Ellis moved on to a topic that proved to be the most resonating of the pay-to-play charges: the attempt to extort money from Children’s Memorial Hospital. The legislators on the committee and everyone in the audience found the governor’s statements inconceivable. Blagojevich plotted to extort money from Children’s Memorial by withholding $8 million in state funds for pediatr
ic care reimbursements unless hospital executives made a donation of $50,000. Recorded in several conversations with a person identified only as Deputy Governor A, the governor discussed how to motivate someone referred to as Hospital Executive 1 to contribute before January 1. Deputy Governor A assured Blagojevich that the funds were discretionary, and the governor responded that the money could be “pulled back” because of budget concerns. The hospital executive failed to respond to calls from Deputy Governor A, and a frustrated Blagojevich was recorded as saying, “What are we going to do with this guy?” (139).
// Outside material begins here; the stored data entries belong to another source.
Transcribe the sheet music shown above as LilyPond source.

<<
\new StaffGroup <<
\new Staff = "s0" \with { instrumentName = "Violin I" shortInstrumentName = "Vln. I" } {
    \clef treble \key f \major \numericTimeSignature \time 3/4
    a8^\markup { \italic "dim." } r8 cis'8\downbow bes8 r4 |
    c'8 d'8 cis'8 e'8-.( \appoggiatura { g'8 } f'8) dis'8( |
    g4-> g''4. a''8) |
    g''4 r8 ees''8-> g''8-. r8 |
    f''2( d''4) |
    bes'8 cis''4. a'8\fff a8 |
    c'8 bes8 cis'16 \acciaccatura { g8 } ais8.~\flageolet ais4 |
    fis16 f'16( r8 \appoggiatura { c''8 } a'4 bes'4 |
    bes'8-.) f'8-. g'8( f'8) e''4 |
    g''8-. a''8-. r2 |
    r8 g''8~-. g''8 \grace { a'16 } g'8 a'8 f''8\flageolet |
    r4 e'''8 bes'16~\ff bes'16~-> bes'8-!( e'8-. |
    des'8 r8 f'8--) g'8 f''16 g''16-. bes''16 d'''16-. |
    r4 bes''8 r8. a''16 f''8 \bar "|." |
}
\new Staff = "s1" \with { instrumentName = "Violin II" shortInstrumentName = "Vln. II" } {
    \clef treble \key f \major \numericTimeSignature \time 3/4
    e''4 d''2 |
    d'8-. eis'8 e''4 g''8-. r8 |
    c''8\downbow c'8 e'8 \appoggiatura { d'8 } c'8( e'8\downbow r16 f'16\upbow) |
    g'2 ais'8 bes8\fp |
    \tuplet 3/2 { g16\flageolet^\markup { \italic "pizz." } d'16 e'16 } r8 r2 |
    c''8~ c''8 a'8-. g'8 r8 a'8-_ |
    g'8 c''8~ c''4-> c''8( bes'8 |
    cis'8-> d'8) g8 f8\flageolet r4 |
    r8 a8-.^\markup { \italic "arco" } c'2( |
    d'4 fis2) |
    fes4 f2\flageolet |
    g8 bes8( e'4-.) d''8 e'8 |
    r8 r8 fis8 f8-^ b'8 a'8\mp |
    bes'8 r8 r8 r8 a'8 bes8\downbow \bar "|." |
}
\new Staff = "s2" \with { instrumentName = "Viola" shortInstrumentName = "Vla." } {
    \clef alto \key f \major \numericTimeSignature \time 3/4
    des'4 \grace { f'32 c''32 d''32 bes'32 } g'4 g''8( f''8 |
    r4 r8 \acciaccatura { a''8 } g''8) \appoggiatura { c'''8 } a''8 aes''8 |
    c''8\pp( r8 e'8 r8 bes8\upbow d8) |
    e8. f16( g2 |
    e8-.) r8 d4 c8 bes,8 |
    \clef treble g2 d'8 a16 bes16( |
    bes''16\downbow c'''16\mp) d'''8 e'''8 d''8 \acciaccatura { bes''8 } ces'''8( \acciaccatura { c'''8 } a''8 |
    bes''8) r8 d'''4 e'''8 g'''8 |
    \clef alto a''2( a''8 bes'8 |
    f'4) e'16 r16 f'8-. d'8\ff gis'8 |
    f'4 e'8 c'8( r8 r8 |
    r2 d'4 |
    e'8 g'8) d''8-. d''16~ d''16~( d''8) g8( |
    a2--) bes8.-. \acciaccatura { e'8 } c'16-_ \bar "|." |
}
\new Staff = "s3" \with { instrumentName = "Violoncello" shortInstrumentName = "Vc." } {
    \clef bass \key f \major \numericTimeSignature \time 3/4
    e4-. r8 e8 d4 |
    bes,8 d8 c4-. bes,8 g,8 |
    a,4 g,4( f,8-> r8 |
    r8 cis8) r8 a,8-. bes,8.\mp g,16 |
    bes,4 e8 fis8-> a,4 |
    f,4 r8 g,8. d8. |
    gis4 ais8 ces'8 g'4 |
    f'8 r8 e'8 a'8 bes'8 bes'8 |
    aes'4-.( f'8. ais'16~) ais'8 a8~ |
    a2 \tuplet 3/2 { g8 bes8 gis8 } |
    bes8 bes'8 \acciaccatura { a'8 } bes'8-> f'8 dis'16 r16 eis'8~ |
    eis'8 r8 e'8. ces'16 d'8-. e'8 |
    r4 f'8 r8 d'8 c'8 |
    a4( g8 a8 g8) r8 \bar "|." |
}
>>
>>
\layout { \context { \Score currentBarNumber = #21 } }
At the end of 2008 Illinois’ horse-racing industry was interested in the governor signing HB 4758. For years the subject of Illinois gaming had been hotly debated. The legislature had authorized casino gambling more than a decade before, and the horse-racing industry claimed that the expansion of gaming had caused the tracks to experience a drop in revenue. Over the years several bills had been introduced in the legislature dealing with the gaming industry, and the common question at the end of each legislative session was whether there would be a gaming bill. Every year dozens of lobbyists descended on Springfield in the last days of the legislative session, each promoting the interests of their clients. The self-interest initiatives of the various gaming interests—casinos, video gaming, and horse racing—were usually unable to reach a compromise, and the bills would fail to move. During the regular session of 2008 HB 4758 managed to survive and was considered during the veto session. A compromise was reached, and HB 4758 was passed by both chambers and sent to the governor for signature. Blagojevich saw a chance to profit before the end of the year.
In 2008 Balmoral Park, a horse-racing track located in south suburban Chicago, had hired Alonzo “Lon” Monk as a lobbyist. A former sports agent in California, Monk had been Blagojevich’s law school buddy. He was a trusted confidant, and upon taking office, Blagojevich appointed Monk as chief of staff. Trading on his relationship with the governor, Monk left the Blagojevich administration and became an Illinois lobbyist. It was well known that anyone who wanted access to the governor hired Lon Monk. He soon had a long list of clients and was reportedly making more than $1 million a year after leaving state government.14 Monk was later identified on the FBI recordings as Lobbyist 1.